Say the number of lines in the records below that hold the word "Univer", and only that number.
▼
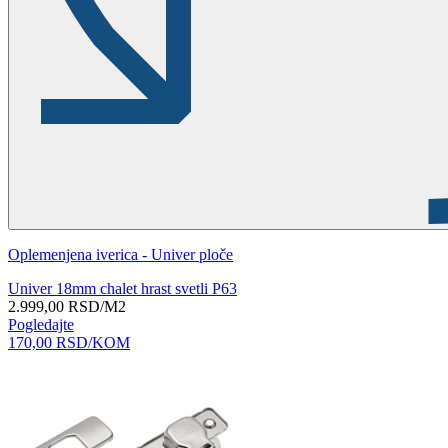
Oplemenjena iverica - Univer ploče
Univer 18mm chalet hrast svetli P63
2.999,00
RSD
/M2
Pogledajte
170,00
RSD
/KOM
▲
= RESPONSE TO THIS EXERCISE =
2